Mais M. Trump estime que c’est parce qu’il est peu orthodoxe qu’il est une cible, affirmant que seul le président est visé et qu’il ne sera pas dissuadé.
“Cela vient avec le territoire, et si vous voulez faire du bon travail… regardez ce qui est arrivé à certains des plus grands présidents.

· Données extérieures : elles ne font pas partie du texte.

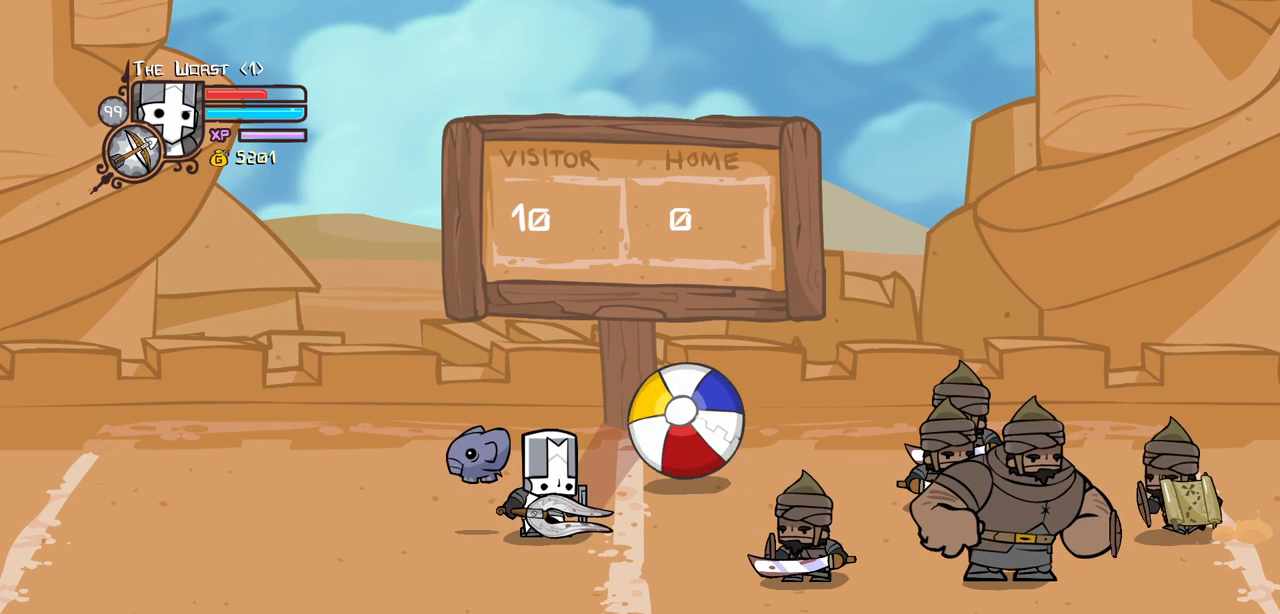
{"keys": [], "events": []}
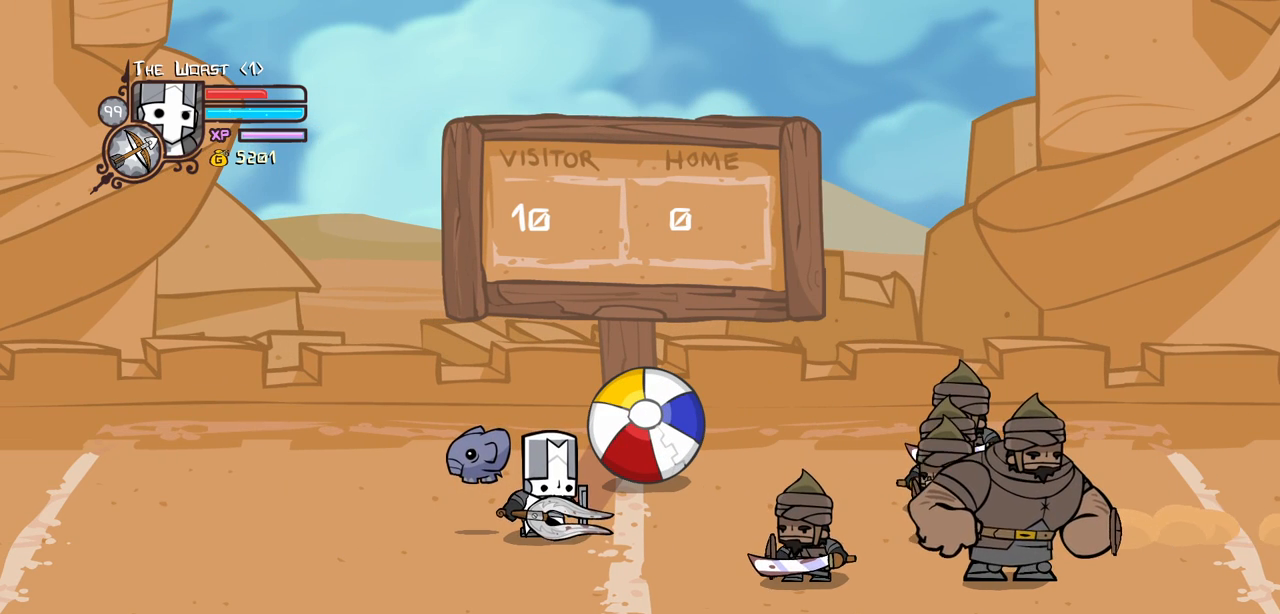
{"keys": [], "events": []}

Cela n’arrive pas à des gens qui ne font rien”, a-t-il déclaré.
“C’est un grand nom, et je ne dis pas que j’en suis honoré”, a déclaré Abraham Lincoln à titre d’exemple.
Pièce A : la salle de bal est en avance sur le calendrier prévu, et il a raison de souligner les avantages en matière de sécurité d’accueillir de grands rassemblements présidentiels sur le terrain hautement protégé de la Maison Blanche, par rapport aux hôtels ouverts au public et aux invités.
Ensuite, il y a le jeu du blâme.
Les influenceurs de MAGA n’hésitent pas à désigner le « syndrome de dérangement de Trump » comme le facteur de radicalisation ou de motivation derrière l’attaque présumée d’Allen, et dans ce paradigme, la « gauche radicale », les démocrates et les « faux médias » sont tous les coupables.
Kari Lake, une ancienne lectrice de journaux qui a consulté pour l’administration Trump, a déclaré que la sécurité lors de l’événement était laxiste – la pire à laquelle elle ait jamais assisté pour un président – mais que les correspondants présents dans la salle faisaient partie d’une cause plus vaste.
“N’oubliez pas que 90 % des personnes présentes dans la salle participent aux fausses nouvelles qui propagent des mensonges ignobles et méprisables sur le président Trump”, a-t-il écrit sur X.
“Ils ont semé tellement de divisions dans notre pays. Les grands médias doivent assumer la responsabilité de la discorde qu’ils ont semée dans ce grand pays.”
Mais ce que MAGA a manqué dans sa précipitation à rejeter la faute sur tout le monde, à l’exception de la loi sur les armes à feu, c’est que l’hôtel Hilton de Washington a été le théâtre d’une tentative d’assassinat du président précédent – Ronald Reagan en 1981 – qui a été grièvement blessé par balle en quittant les lieux.
M. Trump a admis qu’il avait appris l’assassinat du président avant lui.